🤖 AI Summary
This work addresses the domain gap between synthetic and real medical images in semantic feature space, which hinders the effective utilization of synthetic data in semi-supervised segmentation. To mitigate this, the authors propose a feature-semantic alignment framework that explicitly aligns features of synthetic images with those of real images by leveraging similarity-based alignment loss computed via frozen DINOv2 embeddings. The approach integrates a soft boundary blending strategy, consistency-enforced pseudo-labels generated by an EMA teacher model, and a soft segmentation loss to enable collaborative training on both synthetic and real data.

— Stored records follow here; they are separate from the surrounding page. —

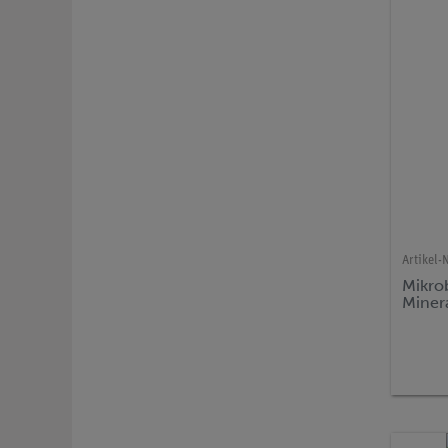
Artikel-N
Mikro
Miner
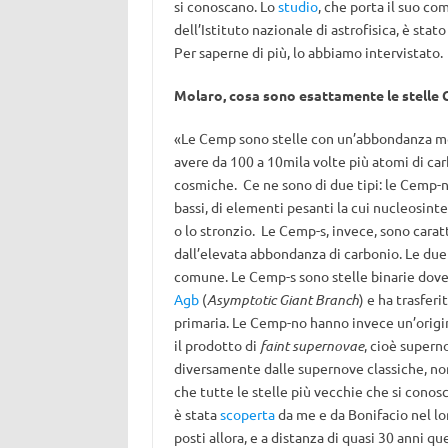
si conoscano. Lo
studio
, che porta il suo c
dell’Istituto nazionale di astrofisica, è sta
Per saperne di più, lo abbiamo intervistato.
Molaro, cosa sono esattamente le stelle C
«Le Cemp sono stelle con un’abbondanza molt
avere da 100 a 10mila volte più atomi di car
cosmiche. Ce ne sono di due tipi: le Cemp-n
bassi, di elementi pesanti la cui nucleosint
o lo stronzio. Le Cemp-s, invece, sono carat
dall’elevata abbondanza di carbonio. Le due 
comune. Le Cemp-s sono stelle binarie dove 
Agb
(
Asymptotic Giant Branch
) e ha trasferi
primaria. Le Cemp-no hanno invece un’origi
il prodotto di
faint supernovae
, cioè supern
diversamente dalle supernove classiche, non
che tutte le stelle più vecchie che si cono
è stata
scoperta
da me e da Bonifacio nel lo
posti allora, e a distanza di quasi 30 anni qu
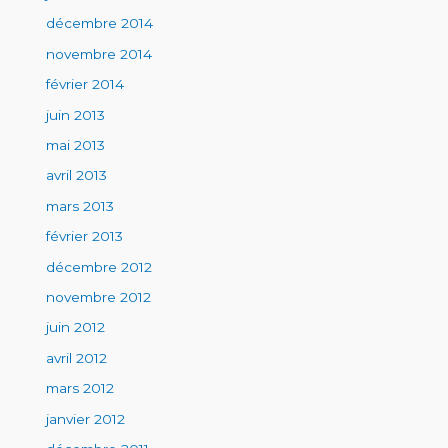
décembre 2014
novembre 2014
février 2014
juin 2013
mai 2013
avril 2013
mars 2013
février 2013
décembre 2012
novembre 2012
juin 2012
avril 2012
mars 2012
janvier 2012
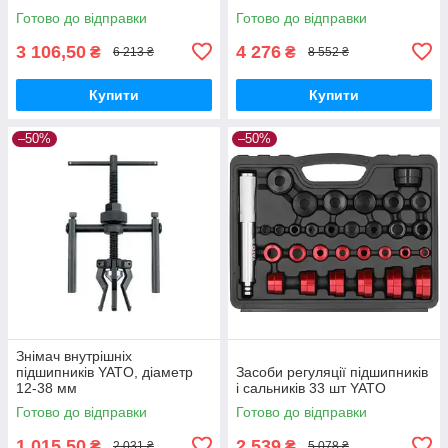
Готово до відправки
Готово до відправки
3 106,50
4 276
₴
₴
6 213 ₴
8 552 ₴
Купити
Купити
–50%
–50%
Знімач внутрішніх
підшипників YATO, діаметр
Засоби регуляції підшипників
12-38 мм
і сальників 33 шт YATO
Готово до відправки
Готово до відправки
1 015,50
2 539
₴
₴
2 031 ₴
5 078 ₴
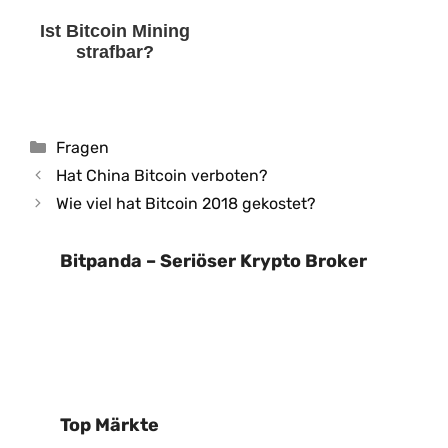
Ist Bitcoin Mining
strafbar?
Kategorien
Fragen
Hat China Bitcoin verboten?
Wie viel hat Bitcoin 2018 gekostet?
Bitpanda – Seriöser Krypto Broker
Top Märkte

Using only 10% labeled real data and 90% unlabeled synthetic data, the method achieves Dice scores of 89.34% on ACDC and 84.42% on FIVES, matching the performance of state-of-the-art methods that rely on unlabeled real data.
📝 Abstract
Synthetic data, an appealing alternative to extensive expert-annotated data for medical image segmentation, consistently fails to improve segmentation performance despite its visual realism. The reason being that synthetic and real medical images exist in different semantic feature spaces, creating a domain gap that current semi-supervised learning methods cannot bridge. We propose SRA-Seg, a framework explicitly designed to align synthetic and real feature distributions for medical image segmentation. SRA-Seg introduces a similarity-alignment (SA) loss using frozen DINOv2 embeddings to pull synthetic representations toward their nearest real counterparts in semantic space. We employ soft edge blending to create smooth anatomical transitions and continuous labels, eliminating the hard boundaries from traditional copy-paste augmentation. The framework generates pseudo-labels for synthetic images via an EMA teacher model and applies soft-segmentation losses that respect uncertainty in mixed regions. Our experiments demonstrate strong results: using only 10% labeled real data and 90% synthetic unlabeled data, SRA-Seg achieves 89.34% Dice on ACDC and 84.42% on FIVES, significantly outperforming existing semi-supervised methods and matching the performance of methods using real unlabeled data.